一,初始化过程:public void configure(Context context)
1,useDualCheckpoints(是否需要备份检查点)
2,compressBackupCheckpoint(是否压缩备份节点)
3,checkpointDir(检查点目录,默认在${user.home}目录下)
4,dataDirs(数据节点目录)
5,capacity(获取配置的容量)
6,keepAlive(超时时间,就是如果channel中没有数据最长等待时间)
7,transactionCapacity(事务的最大容量)
注意:capacity的值一定要大于transactionCapacity,不然会报错,看源码:
Preconditions.checkState(transactionCapacity <= capacity,
"File Channel transaction capacity cannot be greater than the " +
"capacity of the channel.");
8,checkpointInterval(log的检查间隔)
9,maxFileSize(最大文件的大小,默认是1.5G)
10,minimumRequiredSpace(最少需要多少空间,默认是500M)
11,useLogReplayV1(使用旧重放逻辑)
12,useFastReplay(不使用队列重放)
13,keyProvider(KEY供应商的类型,支持的类型:JCEKSFILE)

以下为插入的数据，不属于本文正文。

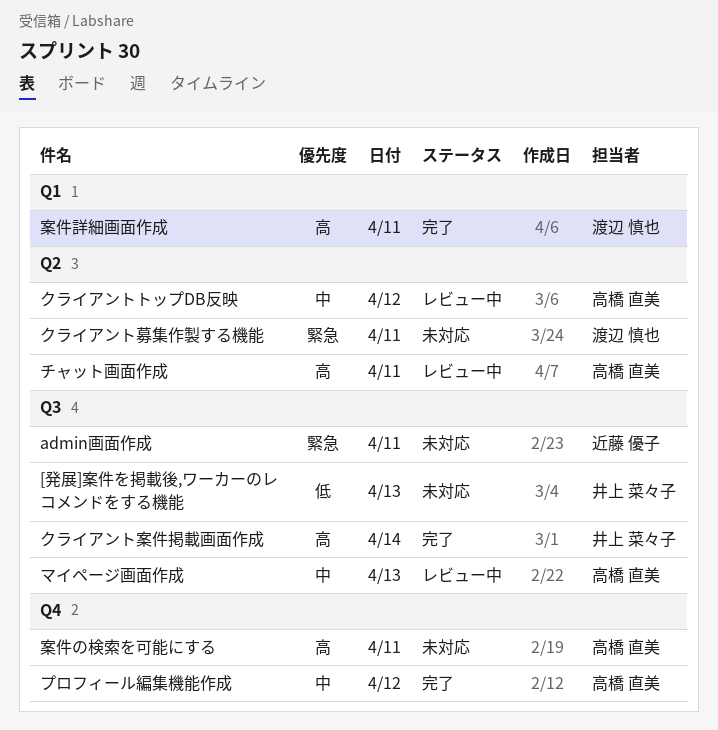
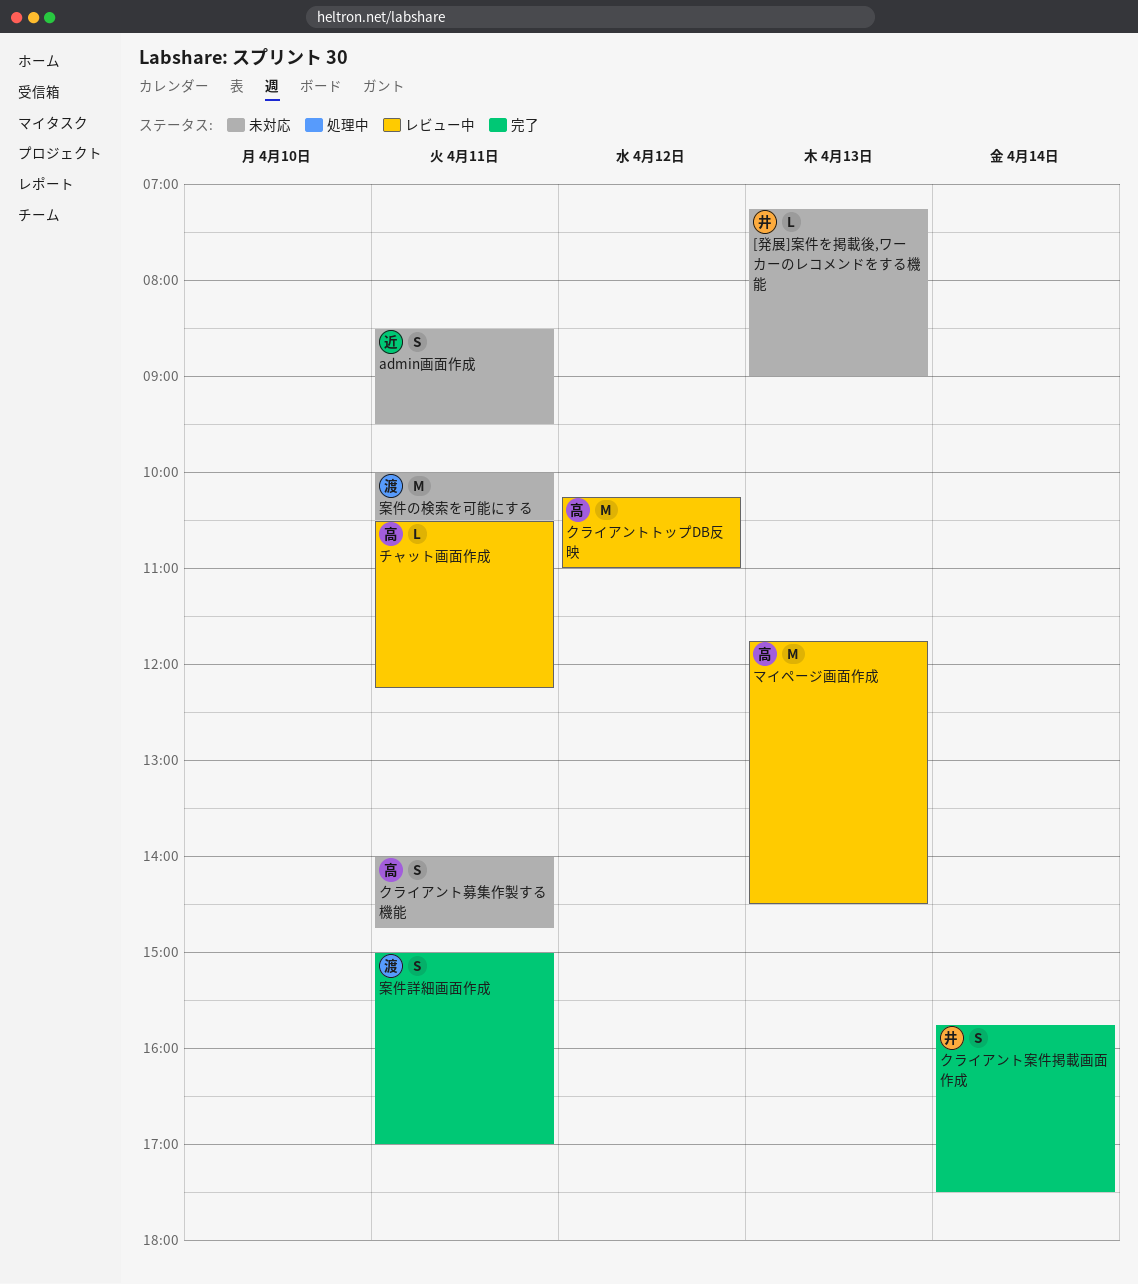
クライアント募集作製する機能, owner: 渡辺 慎也 -> 高橋 直美
プロフィール編集機能作成: present -> none
案件の検索を可能にする, owner: 高橋 直美 -> 渡辺 慎也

14,activeKey(用于加密新数据的密钥名称)
15,cipherProvider(加密提供程序类型,支持的类型:AESCTRNOPADDING)
二,start()方法:
@Override
public synchronized void start() {
LOG.info("Starting {}...", this);
try {
Builder builder = new Log.Builder();
builder.setCheckpointInterval(checkpointInterval);
builder.setMaxFileSize(maxFileSize);
builder.setMinimumRequiredSpace(minimumRequiredSpace);
builder.setQueueSize(capacity);
builder.setCheckpointDir(checkpointDir);
builder.setLogDirs(dataDirs);
builder.setChannelName(getName());
builder.setUseLogReplayV1(useLogReplayV1);
builder.setUseFastReplay(useFastReplay);
builder.setEncryptionKeyProvider(encryptionKeyProvider);
builder.setEncryptionKeyAlias(encryptionActiveKey);
builder.setEncryptionCipherProvider(encryptionCipherProvider);
builder.setUseDualCheckpoints(useDualCheckpoints);
builder.setCompressBackupCheckpoint(compressBackupCheckpoint);
builder.setBackupCheckpointDir(backupCheckpointDir);
builder.setFsyncPerTransaction(fsyncPerTransaction);
builder.setFsyncInterval(fsyncInterval);
builder.setCheckpointOnClose(checkpointOnClose);//以上是将configure方法获取到的参数,set到Builder对象
log = builder.build();
//builder.build();方法通过Builder创建Log对象
//并且尝试获取checkpointDir和dataDir文件锁,Log类中的private void lock(File dir) throws IOException方法就是用来尝试过去锁的
log.replay();
//1,首先获取到checkpointDir的写锁
//2,获取最大的fileID
//3,读取log文件根据record的类型进行相应的操作,进行恢复;遍历所有的data目录
//4,将queue刷新到相关文件
open = true;//表示打开channel
int depth = getDepth();
Preconditions.checkState(queueRemaining.tryAcquire(depth),
"Unable to acquire " + depth + " permits " + channelNameDescriptor);
LOG.info("Queue Size after replay: " + depth + " "
+ channelNameDescriptor);
} catch (Throwable t) {
open = false;
startupError = t;
LOG.error("Failed to start the file channel " + channelNameDescriptor, t);
if (t instanceof Error) {
throw (Error) t;
}
}
if (open) {
//计数器开始统计
channelCounter.start();
channelCounter.setChannelSize(getDepth());
channelCounter.setChannelCapacity(capacity);
}
super.start();
}
org.apache.flume.channel.file.Log类用来将Event写入磁盘并将指向这些event的指针存入一个内存队列FlumeEventQueue中。并且启动一个线程,每过checkpointInterval毫秒写一次检查点log.writeCheckpoint()。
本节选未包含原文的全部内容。